What personal and collective memory is evoked when we encounter films from a historical period? The discovery, in 2015, of a batch of films from Nigeria’s post-colonial and post-war history in the abandoned rooms of the old Colonial Film Unit in Lagos, led me to reflect about the possibilities and challenges that arise from it for public memorializing. Their seeming sudden presence triggered the question: What process of forgetting triggered this mass internment?
Perhaps, the answer lies in two titles we kept encountering as we began the initial process of analyzing and documenting the cans: Shehu Umar, a film about a kidnapped boy who rose from slavery to become a sage. It is based on the title novella by Nigeria’s first Prime Minister, the late Sir Tafawa Balewa, who died in the coup staged in 1966 by radical young officers of the Nigerian army that led to the Biafran War. The second film was The Nigeria Civil War, footage shot by federal forces documenting the Biafra War.

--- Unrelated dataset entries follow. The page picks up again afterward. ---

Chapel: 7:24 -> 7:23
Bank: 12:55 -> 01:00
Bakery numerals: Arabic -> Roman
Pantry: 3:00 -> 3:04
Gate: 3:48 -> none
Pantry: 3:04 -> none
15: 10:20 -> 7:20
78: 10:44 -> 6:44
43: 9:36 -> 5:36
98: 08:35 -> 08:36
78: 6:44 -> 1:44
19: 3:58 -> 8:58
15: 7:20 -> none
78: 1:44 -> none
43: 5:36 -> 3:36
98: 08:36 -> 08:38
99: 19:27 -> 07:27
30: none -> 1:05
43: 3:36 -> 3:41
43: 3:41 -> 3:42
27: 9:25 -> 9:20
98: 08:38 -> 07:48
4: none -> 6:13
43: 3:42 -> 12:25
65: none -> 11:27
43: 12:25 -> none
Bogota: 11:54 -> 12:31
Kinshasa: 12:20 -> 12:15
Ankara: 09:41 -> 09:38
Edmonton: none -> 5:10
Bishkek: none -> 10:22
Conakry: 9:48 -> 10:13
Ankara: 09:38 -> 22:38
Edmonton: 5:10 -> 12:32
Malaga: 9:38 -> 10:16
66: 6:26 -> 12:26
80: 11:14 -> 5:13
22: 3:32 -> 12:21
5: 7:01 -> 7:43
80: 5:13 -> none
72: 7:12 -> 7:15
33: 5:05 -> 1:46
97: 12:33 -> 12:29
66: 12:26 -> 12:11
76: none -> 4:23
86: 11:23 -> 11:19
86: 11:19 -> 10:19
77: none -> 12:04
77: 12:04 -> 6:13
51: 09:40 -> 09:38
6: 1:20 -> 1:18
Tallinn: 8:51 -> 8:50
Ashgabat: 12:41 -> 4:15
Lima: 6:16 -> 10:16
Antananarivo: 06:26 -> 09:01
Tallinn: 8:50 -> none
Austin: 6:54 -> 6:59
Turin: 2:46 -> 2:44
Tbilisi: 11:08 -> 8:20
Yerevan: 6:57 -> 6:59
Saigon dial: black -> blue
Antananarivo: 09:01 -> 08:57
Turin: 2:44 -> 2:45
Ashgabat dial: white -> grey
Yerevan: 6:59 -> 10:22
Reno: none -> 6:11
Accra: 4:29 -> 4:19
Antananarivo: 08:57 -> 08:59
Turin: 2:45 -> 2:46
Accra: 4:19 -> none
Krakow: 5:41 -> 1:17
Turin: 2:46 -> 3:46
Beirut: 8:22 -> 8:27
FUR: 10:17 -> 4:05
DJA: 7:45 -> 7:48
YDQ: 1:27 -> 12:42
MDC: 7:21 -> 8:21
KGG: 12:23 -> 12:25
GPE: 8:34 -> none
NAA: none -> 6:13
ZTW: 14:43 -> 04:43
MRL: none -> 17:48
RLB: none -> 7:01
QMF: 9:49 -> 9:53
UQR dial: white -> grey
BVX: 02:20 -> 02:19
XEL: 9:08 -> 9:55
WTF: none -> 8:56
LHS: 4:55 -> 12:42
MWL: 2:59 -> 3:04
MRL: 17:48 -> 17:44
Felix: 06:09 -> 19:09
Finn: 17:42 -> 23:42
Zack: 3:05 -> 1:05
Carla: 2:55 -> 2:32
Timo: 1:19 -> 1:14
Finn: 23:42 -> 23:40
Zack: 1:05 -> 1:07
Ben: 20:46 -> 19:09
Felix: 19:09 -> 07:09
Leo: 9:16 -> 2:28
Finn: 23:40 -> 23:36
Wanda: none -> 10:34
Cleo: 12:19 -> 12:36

In the 1950s and 1960s, the situation for film archiving was quite good, Nigeria was a fine example of how to organize state archives – until the Biafran War. Following the war, archival considerations quickly deteriorated. The abandonment of Nigeria’s film archives, therefore, originated in the experience of trauma: the Biafra-Nigeria war. Encountering this archive is, thus, a re-encounter with trauma, as well as an attempt to understand it, to reflect on and engage with the biography of the material, the gaps and political controversy that exists within its history. The initial response was how to present this history, the memory stored in these cans. To compensate for the lack of prior encounter with film archives, a series of films, among them Jonathan Oppenheimer’s “The Act of Killing” – about anti-communist, state-sanctioned violence in Indonesia – was screened to illustrate how remembering could be deployed, not only to excavate history and memory, but also how audiences can contribute to coming to terms with the past and negotiating personal and collective trauma.
But, there were misgivings. In a world where terrorists have staged executions, how do you watch murderers in elaborate costume enter character and stage acts of torture and killings they perpetrated? Especially, that terminal sequence when one of the murderers asked to be taken to the venue where the most heinous acts took place and, unable to endure his own memories, began to throw up. I have mixed feelings over this scene – should Oppenheimer have turned off the camera? Incidentally, the attempted coup and subsequent mass killings in Indonesia in the mid-1960s bear similarity with Nigeria’s and was separated by just a year. (Indonesia recently opened discussions on this dark past, one of the bloodiest events of the 20th century, with a public symposium.)
The question, 50 years after the start of the Biafran War, is: how could a national archive of films contribute to the practice of memory and coming to terms with the past 50 years, and events of 1967? Could this archival practice, as a site of public memory, be a beginning symbol of closure? Both my parents were survivors of the war, but they lost everything. My first experience of the act of forgetting was my father’s silence, his refusal to talk about the war.
To paraphrase literary scholar, Cathy Caruth, history, like trauma, is never simply one’s own, it is precisely the way we are involved in each other’s traumas. What I have tried to do with my own work, as an archivist, is to invite viewers and readers to consider how we are involved in each other’s history and trauma. In this instance, we seem to be involved with each other as victims, perpetrators and collaborators. The great thing public memorializing can do is allow us to look at each other’s memory as if through each other’s eyes.
Implicated in this invite is that history, especially with regard to Biafra, could be reclaimed, not through purely academic discourse, but rather, through archiving as a site of public memory. This rediscovered archive represents not just a curatorial challenge but also a political and psychological one, the mechanics of breaking personal and collective silence. How do we remember, how do we come to terms with the past when official history encourages collective forgetting, collective migration from memory? What is it about the present that makes us unwilling to let the past go? Why concern oneself with an archive of films that is hardly known, and talked about only in a postcolonial sense?
After 50 years we still cannot look at the past dispassionately. This was the most traumatic event of our national history, yet there has never been an intellectual or artistic engagement with it. There is still unwillingness to confront the historical truth, to acknowledge it, however difficult or painful.
The debates about who was actually responsible for the war serves to confuse the real issue. To lay the blame on this or that individual, on this or that accidental event only obscures the real cause of the tragedy that was the Biafra-Nigeria War, in the sense that the Biafran secession and war are never linked to other post-independence crises in Africa. The inevitable failure of trying to construct a modern, viable African state under neocolonialism is never raised.
From film cans of the 2nd World Black Festival of Arts (FESTAC) to the National Arts Festival (NAFEST), this archive contains many chapters of national memory and history. Among the images that stand out are the enforced parade-ground military marches instituted in Nigerian schools. This archival research – including artists, historians, curators, archivists and academics seeking to engage not only with the biography of the material, but also the gaps and political controversy that exists within national memory – is an attempt to reverse the militarized migration from memory.